There are at least 700 published studies in which the SCID was the diagnostic instrument used.
Major parts of the SCID have been translated into other languages, including Danish, French, German, Greek, Hebrew, Italian, Portuguese, Spanish, Swedish, Turkish, and Zulu.

==DSM-5 editions==
SCID-5-RV (Research Version) is the most comprehensive version of the SCID-5. It contains more disorders and includes all of the relevant subtypes and severity and course specifiers. An important feature is its customizability, allowing the instrument to be tailored to meet the requirements of a particular study. SCID-5-CV (Clinician Version) is a reformatted version of the SCID-5-RV for use by clinicians. It covers the most common diagnoses seen in clinical settings. Despite the "clinician" designation, it can be used in research as long as the disorders of interest are among those included in this version. SCID-5-CT (Clinical Trials version) is an adaptation of the SCID-5-RV that has been optimized for use in clinical trials.

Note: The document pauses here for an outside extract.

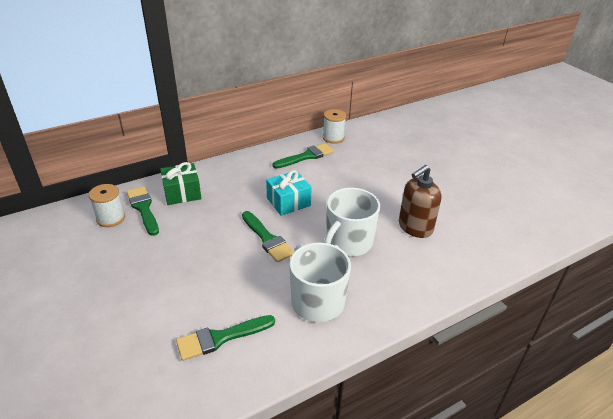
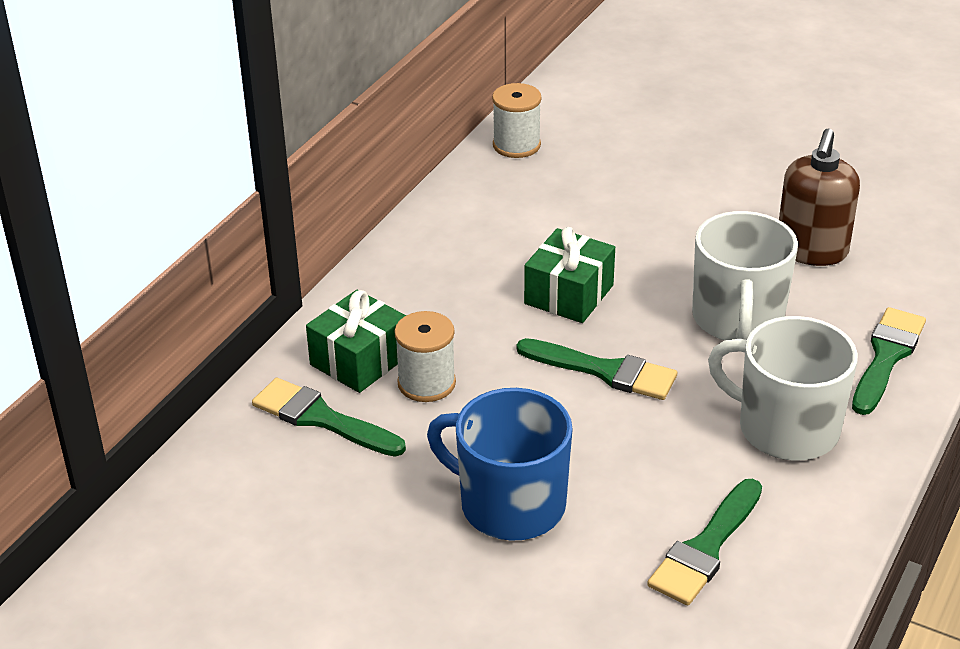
camera: 30 degrees left, 0 degrees up
(111, 218) = (282, 462): white spool -> white spool (426, 383)
(167, 275) = (509, 504): none -> blue mug
(288, 202) = (569, 294): turquoise gift -> green gift
(306, 156) = (507, 200): green brush -> green brush (886, 357)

SCID-5-PD (Personality Disorders version) is used to evaluate the 10 personality disorders. Its name reflects the elimination of the multiaxial system of the SCID-IV. The SCID-5-AMPD (Alternative DSM-5 Model for Personality Disorders) provides dimensional and categorical approaches to personality disorders. Designed for trained clinicians, the modular format allows the researcher or clinician to focus on those aspects of the Alternative Model of most interest.

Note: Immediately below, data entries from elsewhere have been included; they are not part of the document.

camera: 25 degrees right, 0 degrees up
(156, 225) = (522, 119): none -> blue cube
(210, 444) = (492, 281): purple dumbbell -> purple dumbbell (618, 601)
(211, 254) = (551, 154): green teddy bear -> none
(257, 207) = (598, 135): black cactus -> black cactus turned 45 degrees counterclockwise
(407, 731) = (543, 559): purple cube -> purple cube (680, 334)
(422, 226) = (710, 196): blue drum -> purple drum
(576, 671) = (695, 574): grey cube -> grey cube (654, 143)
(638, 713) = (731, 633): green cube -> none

Various versions of the SCID-5 have been translated to Chinese, Danish, Dutch, German, Greek, Hungarian, Italian, Japanese, Korean, Norwegian, Polish, Portuguese, Romanian, Spanish, Turkish.

As a result of earlier studies conducted on Dutch youth a variant of the tool, SCID-5-Junior, a revision of the KID-SCID, is available in Dutch. There are plans to create a more widely available version for children and adolescents.

=== Electronic versions ===
The NetSCID-5 is an online version of the SCID-5, developed and marketed in consultation with the SCID-5 authors by TeleSage, Inc. in Chapel Hill, North Carolina. NetSCID-5 is offered as an online service with user accounts and payment per-administration. Diagnoses and response data are made available in the form of reports and raw data download. TeleSage currently offers the NetSCID-5 in Research, Clinician, and Personality Disorders versions. The content (e.g. text, branching and scoring) of each of these instruments is intended to match the corresponding paper version. Initial development was funded by a grant from the National Institute of Mental Health. Public availability was announced June 30, 2017.

An electronic versions of the SCID-5 instrument is also offered with eInterview from Sunilion Software

Computerized versions of mental health interviews has been suggested by some research to result in fewer branching and scoring errors compared to pencil-and-paper versions of the same instruments.